Présenté à la dernière Mostra de Venise dans la section Orizonti, Yurt, premier long métrage  de Nehir Tuna, s’est vu gratifier d’une standing ovation. Hommage mérité pour ce petit bijou de sensibilité, ciselé par les souvenirs de jeunesse du réalisateur turc. À propos de Yurt, on a évoqué Bellocchio, et son propre premier film de 1965 Les poings dans les poches, sur une jeunesse « consumée dans un pays de sauvages » mais on pourrait tout aussi bien penser au Truffaut des 400 coups. Le noir et blanc pour une adolescence aux mille nuances de gris.

Yurt est un film d’apprentissage, inscrit dans un contexte politico-religieux déterminé et déterminant.

On est en 1996. La tension entre les laïcs se réclamant de Kemal Atatürk et les religieux appelant à un Islam politique, est vive. Pour la première fois, ces derniers arrivent au pouvoir. Les kémalistes manifestent dans les rues. L’armée opère des descentes dans les établissements religieux pour vérifier la conformité des enseignements. Si cette ébullition est bien présente dans le film, la macro-politique n’y sera jamais au premier plan. Nous vivrons la division du pays de l’intérieur, à travers l’écartèlement d’un jeune homme, entre deux âges de sa vie, et entre deux univers antagoniques.

RELEVÉ:
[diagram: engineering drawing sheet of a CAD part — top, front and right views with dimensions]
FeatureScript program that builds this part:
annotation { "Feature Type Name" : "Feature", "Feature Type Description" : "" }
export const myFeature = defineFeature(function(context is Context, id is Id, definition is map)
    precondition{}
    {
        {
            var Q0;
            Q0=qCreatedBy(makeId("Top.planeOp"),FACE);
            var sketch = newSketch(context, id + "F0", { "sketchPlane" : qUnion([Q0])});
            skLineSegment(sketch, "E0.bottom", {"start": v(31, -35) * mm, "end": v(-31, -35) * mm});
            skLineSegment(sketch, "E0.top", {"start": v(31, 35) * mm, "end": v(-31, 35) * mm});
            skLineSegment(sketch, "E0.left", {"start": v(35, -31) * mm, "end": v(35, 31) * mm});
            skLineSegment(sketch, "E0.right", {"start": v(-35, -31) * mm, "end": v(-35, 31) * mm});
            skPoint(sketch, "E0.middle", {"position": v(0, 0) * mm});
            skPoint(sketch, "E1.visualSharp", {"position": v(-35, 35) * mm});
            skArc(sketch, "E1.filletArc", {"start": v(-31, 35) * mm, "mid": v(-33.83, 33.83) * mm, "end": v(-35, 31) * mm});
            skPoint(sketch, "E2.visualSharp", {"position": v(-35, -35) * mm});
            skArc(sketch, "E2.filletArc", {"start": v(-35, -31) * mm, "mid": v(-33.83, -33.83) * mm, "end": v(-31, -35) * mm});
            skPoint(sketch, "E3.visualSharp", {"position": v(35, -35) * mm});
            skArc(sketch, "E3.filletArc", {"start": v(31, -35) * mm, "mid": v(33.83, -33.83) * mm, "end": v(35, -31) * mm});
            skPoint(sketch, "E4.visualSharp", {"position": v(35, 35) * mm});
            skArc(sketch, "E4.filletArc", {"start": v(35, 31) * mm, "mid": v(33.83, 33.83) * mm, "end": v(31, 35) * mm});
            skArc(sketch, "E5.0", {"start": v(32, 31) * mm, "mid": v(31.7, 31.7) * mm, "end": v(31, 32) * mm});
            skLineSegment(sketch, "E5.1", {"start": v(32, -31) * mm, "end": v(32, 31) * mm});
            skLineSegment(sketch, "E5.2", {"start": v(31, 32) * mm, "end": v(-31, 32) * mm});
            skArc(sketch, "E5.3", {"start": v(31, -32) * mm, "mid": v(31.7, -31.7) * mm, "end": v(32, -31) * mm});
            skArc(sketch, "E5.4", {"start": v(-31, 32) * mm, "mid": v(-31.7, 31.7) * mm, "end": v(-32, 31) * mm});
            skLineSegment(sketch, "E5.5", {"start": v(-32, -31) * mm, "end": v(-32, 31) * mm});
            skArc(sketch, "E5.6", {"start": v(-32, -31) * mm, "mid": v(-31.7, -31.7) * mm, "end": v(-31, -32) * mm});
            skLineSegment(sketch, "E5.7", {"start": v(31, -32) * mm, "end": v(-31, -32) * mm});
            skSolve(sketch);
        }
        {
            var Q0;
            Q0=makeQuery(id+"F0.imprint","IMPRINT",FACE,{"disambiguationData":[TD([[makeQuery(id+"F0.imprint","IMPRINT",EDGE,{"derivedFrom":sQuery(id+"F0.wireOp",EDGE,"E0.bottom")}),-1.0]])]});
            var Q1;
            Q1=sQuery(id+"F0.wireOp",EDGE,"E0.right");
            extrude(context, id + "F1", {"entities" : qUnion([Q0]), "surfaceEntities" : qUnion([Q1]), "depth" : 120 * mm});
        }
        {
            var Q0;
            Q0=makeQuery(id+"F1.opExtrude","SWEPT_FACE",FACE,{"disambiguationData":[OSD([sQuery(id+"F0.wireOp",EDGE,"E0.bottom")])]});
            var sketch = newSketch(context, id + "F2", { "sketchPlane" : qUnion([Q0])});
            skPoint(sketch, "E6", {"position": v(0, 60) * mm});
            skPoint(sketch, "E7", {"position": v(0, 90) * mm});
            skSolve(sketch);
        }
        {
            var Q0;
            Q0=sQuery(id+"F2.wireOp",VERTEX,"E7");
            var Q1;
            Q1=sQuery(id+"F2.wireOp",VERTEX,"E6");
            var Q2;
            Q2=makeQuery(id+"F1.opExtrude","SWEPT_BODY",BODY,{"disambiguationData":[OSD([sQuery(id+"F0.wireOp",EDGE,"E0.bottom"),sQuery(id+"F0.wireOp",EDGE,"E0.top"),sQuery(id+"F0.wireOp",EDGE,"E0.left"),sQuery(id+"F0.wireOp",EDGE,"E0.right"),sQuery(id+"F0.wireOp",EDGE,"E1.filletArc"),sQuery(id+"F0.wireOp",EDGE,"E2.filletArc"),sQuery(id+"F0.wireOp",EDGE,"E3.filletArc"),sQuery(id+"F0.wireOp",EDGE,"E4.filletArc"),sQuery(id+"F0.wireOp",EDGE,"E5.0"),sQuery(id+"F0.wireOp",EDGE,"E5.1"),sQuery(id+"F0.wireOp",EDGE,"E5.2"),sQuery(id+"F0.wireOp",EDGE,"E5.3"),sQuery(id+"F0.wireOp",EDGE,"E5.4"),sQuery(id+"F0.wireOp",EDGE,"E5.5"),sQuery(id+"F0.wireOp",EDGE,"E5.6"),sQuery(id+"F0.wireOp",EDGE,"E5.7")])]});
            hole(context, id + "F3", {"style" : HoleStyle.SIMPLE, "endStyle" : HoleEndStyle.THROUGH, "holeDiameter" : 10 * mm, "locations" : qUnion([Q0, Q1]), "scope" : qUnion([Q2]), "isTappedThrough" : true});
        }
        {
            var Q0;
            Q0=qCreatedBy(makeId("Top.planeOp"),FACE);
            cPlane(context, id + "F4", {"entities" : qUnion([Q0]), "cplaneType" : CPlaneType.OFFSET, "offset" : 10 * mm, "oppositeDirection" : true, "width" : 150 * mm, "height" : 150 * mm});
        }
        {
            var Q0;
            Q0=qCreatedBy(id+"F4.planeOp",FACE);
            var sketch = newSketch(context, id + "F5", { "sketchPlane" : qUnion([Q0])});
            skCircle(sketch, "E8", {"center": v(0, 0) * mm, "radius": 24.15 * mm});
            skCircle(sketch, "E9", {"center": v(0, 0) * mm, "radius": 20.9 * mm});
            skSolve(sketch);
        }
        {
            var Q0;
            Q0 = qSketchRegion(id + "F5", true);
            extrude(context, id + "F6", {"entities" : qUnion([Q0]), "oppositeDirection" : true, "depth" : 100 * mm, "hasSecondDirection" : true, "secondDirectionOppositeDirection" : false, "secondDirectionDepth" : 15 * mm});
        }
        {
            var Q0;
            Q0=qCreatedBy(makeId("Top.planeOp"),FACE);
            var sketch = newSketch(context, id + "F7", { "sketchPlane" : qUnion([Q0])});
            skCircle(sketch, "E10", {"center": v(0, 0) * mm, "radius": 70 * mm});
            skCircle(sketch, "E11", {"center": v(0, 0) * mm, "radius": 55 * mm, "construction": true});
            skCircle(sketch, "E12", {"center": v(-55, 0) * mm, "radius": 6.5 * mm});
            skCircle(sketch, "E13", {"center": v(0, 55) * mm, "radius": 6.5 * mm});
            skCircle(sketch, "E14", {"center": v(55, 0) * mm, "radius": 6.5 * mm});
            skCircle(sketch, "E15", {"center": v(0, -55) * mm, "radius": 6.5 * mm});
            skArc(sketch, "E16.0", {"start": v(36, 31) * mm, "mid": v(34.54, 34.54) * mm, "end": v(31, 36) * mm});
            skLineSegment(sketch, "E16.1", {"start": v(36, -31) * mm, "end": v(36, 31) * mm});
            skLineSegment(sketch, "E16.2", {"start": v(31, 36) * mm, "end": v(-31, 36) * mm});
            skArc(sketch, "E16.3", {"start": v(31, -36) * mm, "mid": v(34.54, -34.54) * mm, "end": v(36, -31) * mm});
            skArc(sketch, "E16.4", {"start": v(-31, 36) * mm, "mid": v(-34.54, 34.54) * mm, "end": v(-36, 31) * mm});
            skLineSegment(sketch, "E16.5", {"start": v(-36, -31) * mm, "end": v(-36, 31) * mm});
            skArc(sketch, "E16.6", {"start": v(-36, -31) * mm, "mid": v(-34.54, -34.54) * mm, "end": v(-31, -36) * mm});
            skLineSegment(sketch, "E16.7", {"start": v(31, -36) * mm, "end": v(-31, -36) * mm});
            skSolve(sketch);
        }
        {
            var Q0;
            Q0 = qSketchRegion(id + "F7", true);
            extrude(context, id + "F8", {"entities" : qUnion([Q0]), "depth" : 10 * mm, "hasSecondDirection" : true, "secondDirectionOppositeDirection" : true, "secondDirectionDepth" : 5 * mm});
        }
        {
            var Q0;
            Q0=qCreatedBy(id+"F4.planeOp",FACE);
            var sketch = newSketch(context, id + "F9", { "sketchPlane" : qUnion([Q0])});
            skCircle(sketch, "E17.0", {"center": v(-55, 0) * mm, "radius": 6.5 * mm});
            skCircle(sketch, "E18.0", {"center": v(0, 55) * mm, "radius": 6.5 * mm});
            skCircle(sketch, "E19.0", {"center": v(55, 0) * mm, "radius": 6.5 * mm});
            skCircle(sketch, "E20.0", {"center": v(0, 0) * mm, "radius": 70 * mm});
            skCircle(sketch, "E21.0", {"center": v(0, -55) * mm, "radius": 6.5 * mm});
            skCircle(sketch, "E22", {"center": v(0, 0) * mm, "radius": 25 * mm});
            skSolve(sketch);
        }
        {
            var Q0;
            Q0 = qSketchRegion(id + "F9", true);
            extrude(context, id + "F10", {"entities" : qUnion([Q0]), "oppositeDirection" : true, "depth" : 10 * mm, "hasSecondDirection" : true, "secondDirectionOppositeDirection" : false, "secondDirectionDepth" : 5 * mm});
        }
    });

CONSIGNE: Reprenez la critique du film Yurt à la suite de sa dernière phrase. Les entrées ne servent à rien ici.

RÉPONSE À L'EXERCICE:
La déchirure

Ahmet (Doğa Karakaş) a 14 ans, la bouille encore ronde de l’enfance mais le poil qui perce et une sexualité qui s’éveille. Son père Kerim (Tansu Biçer) appartient à la classe moyenne aisée. Il s’est depuis peu rallié au parti de Dieu et impose à sa famille de nouvelles règles de vie conformes à sa foi toute neuve. Il a vécu trop de temps en mécréant et cherche par l’intermédiaire de son fils, une rédemption. Pour éviter l’enfer éternel à Ahmet, il l’éloigne du confortable cocon familial, le sépare de sa mère, de plus en plus rétive aux nouvelles orientations de son mari. Ahmet intègre un yurt, pensionnat de garçons dans lequel on inculque un enseignement coranique, si besoin à coups de ceinture et de gifles. Là, il rencontre Yakup (Ozan Çelik), un surveillant qui en fait son souffre-douleur mais aussi Hakan (Can Bartu Arslan ) un élève issu d’un milieu très pauvre, qui l’initie aux règles de l’institution et aux façons de les contourner. Hakan lui donne également des conseils pour entrer dans le cercle des « élus » du yurt. Ensemble, ils rêvent de liberté, unis par une relation qui dépasse sans doute l’amitié. Parallèlement, Ahmet suit des cours d’anglais dans un lycée privé mixte, développant des ruses de sioux pour cacher à ses camarades laïques son adresse religieuse. Le jeune garçon fait des allers retours entre le yurt et le lycée. Dortoirs rustiques, prières collectives, télé vétuste où les séries romantiques sont prohibées, apprentissage de la soumission. Locaux modernes, célébrant la laïcité, montée du drapeau et chants nationalistes à la clé. Deux mondes d’autant plus irréconciliables qu’Ahmet tombe amoureux de Sevinç qui aime Vivaldi et exècre les islamistes. Ahmet n’est à sa place nulle part. Dans le yurt, c’est un nanti. Au lycée au milieu de camarades de son milieu, c’est un menteur.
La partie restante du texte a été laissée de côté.